Battle Flag '64 -'65

 

 

PVT. ALFRED J. CASH MEMORIAL SERVICE

 

Alfred Cash was a private in  Company D, 43rd Georgia Infantry of the Confederate Army.  Along with three brothers, he volunteered for service in March 1862 at the age of 22.  Alfred was married to a local Banks County, Georgia woman, Ellen Elizabeth.  

 

No sooner than had he joined his regiment, he was exposed to to sicknesses sweeping the recruit camps: mumps, measles, flux and fever. Coming from the countryside, he had little exposure or resistance to such childhood diseases.  Consequently, he and his brothers became infected and were sent to the hospital, Alfred in Chattanooga and his brothers to Atlanta.  Regrettably, Alfred succumbed to his illness and died on April 30, 1862, less than two months after enlisting. Two brothers, Dillard and Rayford, died the the following month.

 

Alfred was buried in Chattanooga along the Tennessee River a short distance from the present Chattanooga Confederate Cemetery.  Because of flooding many grave markers were washed away and many displaced by the course of the local battles and neglect.  We assume that Alfred's grave was thus erased during the tumult of war.

 

After the war, the Federal Government exhumed the Union dead and interred them in cemeteries in Chattanooga and Atlanta.  No effort was made by the government to place the Confederate dead in cemeteries. In 1867 sympathetic women of Chattanooga formed the Confederate Memorial Association, acquired land for a cemetery, and commenced re-interring the remains of Confederate Soldiers buried in mostly unmarked graves.  The effort took 10 years and was done without public funding.  Thanks to these sympathetic, patriotic women, today, these noble Confederate soldiers rest in the hallowed ground of the Chattanooga Confederate Cemetery.

 

Private Cash is one of the approximately 2,500 Confederate Soldiers thus interred.  His resting place among his fellow brothers in the lost cause is known but to God.  However, Private Cash's tragic and sad story has an honorable conclusion.

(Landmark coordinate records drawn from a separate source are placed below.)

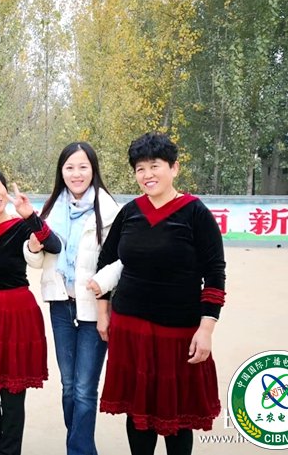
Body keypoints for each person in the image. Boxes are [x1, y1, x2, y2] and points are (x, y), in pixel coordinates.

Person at [97, 132, 226, 455]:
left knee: (176, 416)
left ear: (174, 168)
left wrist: (206, 330)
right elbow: (106, 262)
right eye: (140, 169)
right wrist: (103, 313)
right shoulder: (130, 212)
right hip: (130, 328)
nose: (147, 175)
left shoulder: (195, 213)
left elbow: (215, 273)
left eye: (155, 166)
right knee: (137, 412)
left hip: (178, 332)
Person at [23, 142, 120, 455]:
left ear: (93, 170)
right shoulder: (51, 209)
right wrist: (32, 248)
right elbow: (39, 259)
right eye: (69, 168)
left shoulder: (109, 210)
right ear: (61, 172)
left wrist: (102, 282)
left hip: (94, 306)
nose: (76, 174)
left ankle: (79, 451)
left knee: (84, 388)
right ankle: (80, 447)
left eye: (83, 167)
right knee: (68, 387)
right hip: (60, 304)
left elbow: (120, 259)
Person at [0, 168, 61, 455]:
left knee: (13, 390)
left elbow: (53, 245)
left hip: (16, 312)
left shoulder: (22, 225)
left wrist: (30, 216)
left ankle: (9, 451)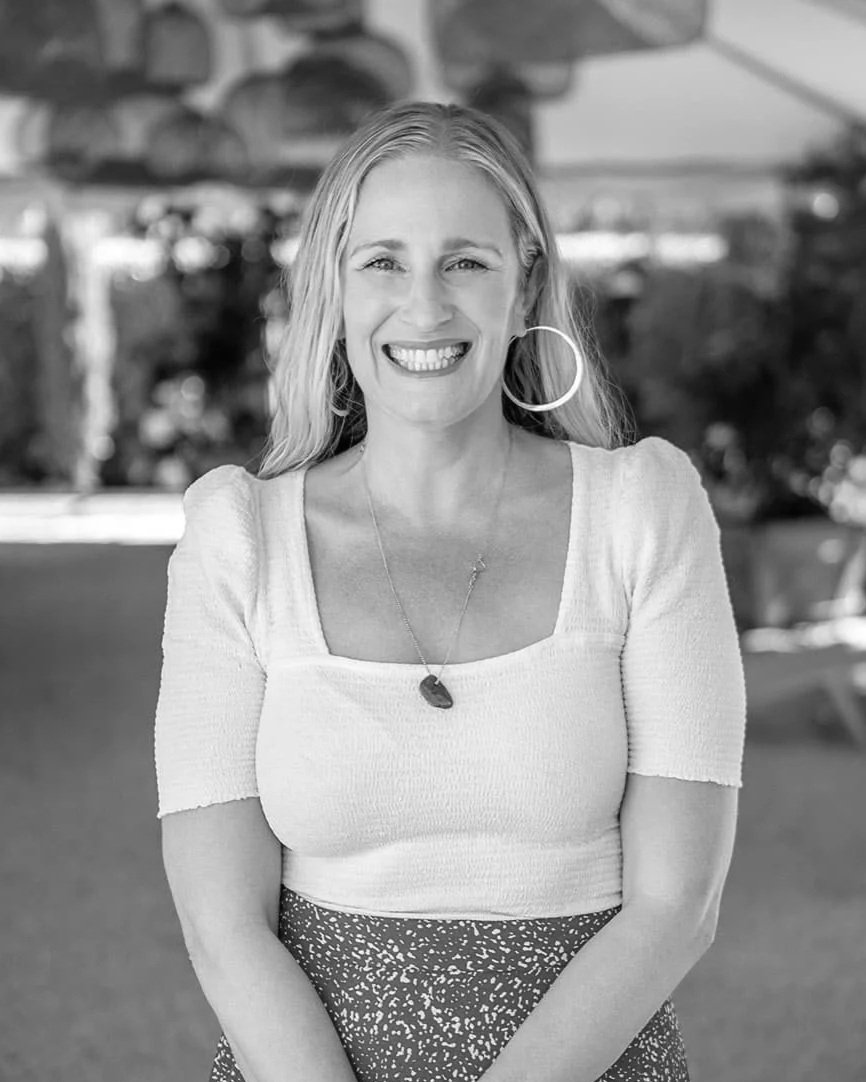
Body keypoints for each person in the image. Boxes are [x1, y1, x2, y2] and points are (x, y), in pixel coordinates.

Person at [154, 100, 747, 1082]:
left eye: (464, 261)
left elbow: (675, 903)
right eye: (382, 261)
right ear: (332, 291)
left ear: (525, 287)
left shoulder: (643, 507)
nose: (423, 307)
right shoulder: (236, 537)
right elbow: (220, 924)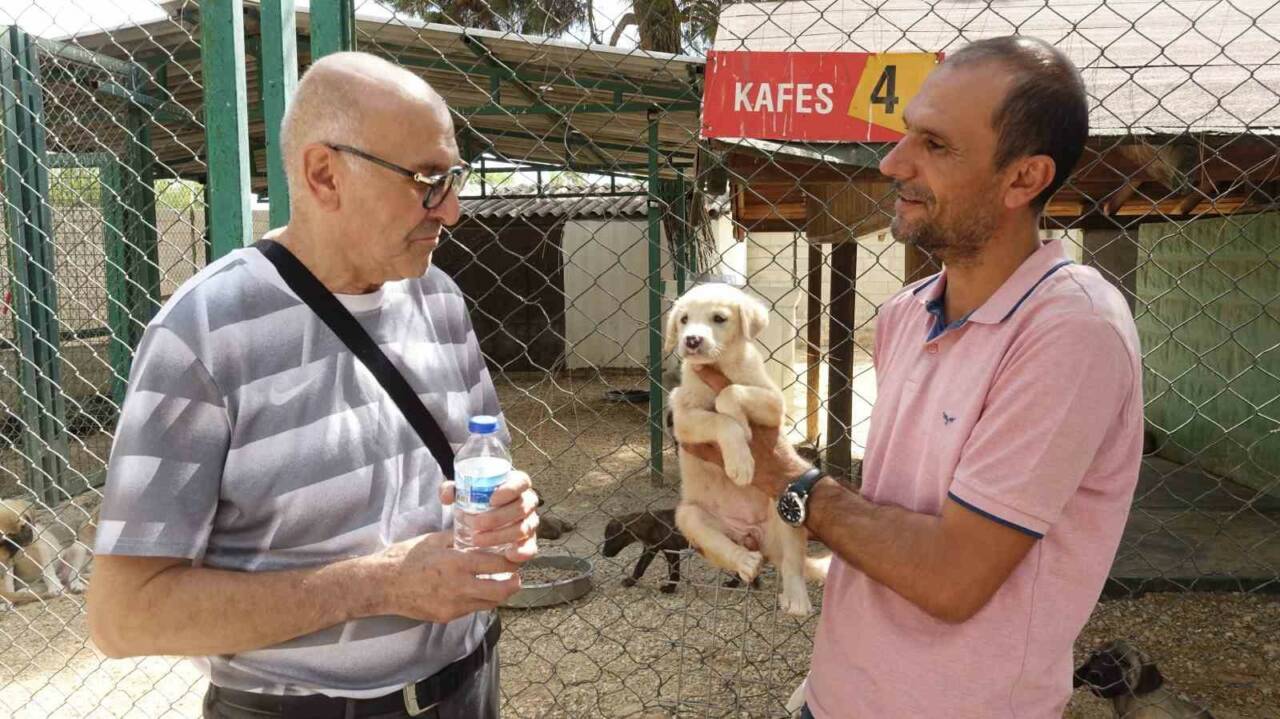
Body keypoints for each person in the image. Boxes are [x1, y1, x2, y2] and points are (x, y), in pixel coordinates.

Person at [685, 36, 1143, 717]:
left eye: (935, 145)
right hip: (839, 693)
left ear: (1024, 179)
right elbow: (896, 510)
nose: (894, 163)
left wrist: (785, 475)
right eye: (905, 135)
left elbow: (951, 576)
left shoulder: (1072, 331)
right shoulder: (905, 313)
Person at [86, 51, 539, 719]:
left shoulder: (437, 298)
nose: (454, 211)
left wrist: (506, 503)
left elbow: (481, 462)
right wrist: (379, 585)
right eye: (428, 180)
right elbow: (124, 615)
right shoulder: (205, 333)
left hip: (468, 685)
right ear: (325, 175)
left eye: (455, 178)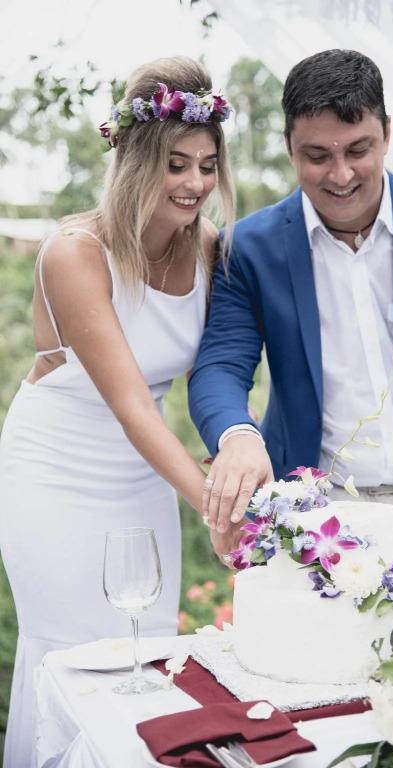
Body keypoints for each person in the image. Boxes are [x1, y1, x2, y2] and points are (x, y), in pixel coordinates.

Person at [189, 49, 393, 600]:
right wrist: (237, 436)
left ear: (386, 133)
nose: (340, 175)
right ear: (289, 146)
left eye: (358, 150)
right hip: (318, 523)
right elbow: (219, 365)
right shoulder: (249, 247)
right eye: (317, 155)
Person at [0, 56, 235, 768]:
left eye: (207, 166)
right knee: (71, 656)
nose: (194, 183)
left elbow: (212, 375)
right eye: (175, 165)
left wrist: (234, 455)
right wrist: (215, 505)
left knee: (144, 651)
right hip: (58, 471)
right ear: (134, 161)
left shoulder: (210, 249)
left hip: (142, 476)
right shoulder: (75, 253)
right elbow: (131, 404)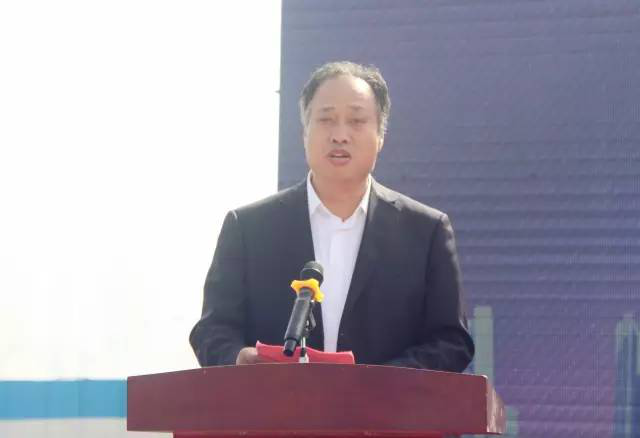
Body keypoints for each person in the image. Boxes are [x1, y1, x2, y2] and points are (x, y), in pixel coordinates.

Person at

His great, great grandson, Fred Adolphus, has honored Private Cash's memory by placing a Confederate headstone at the Chattanooga Confederate Cemetery.  Although his grave site is unknown, the marker was placed in the vicinity of cast iron markers honoring soldiers from Georgia.  The headstone was placed on February 17, 2007 by our N. B. Forrest Camp 3 of the SCV and Fred Adolphus.  The following Saturday, a dedication memorial service was held by our camp, representatives from the United Daughters of the Confederacy, area SCV members, the Adolphus family and local citizens.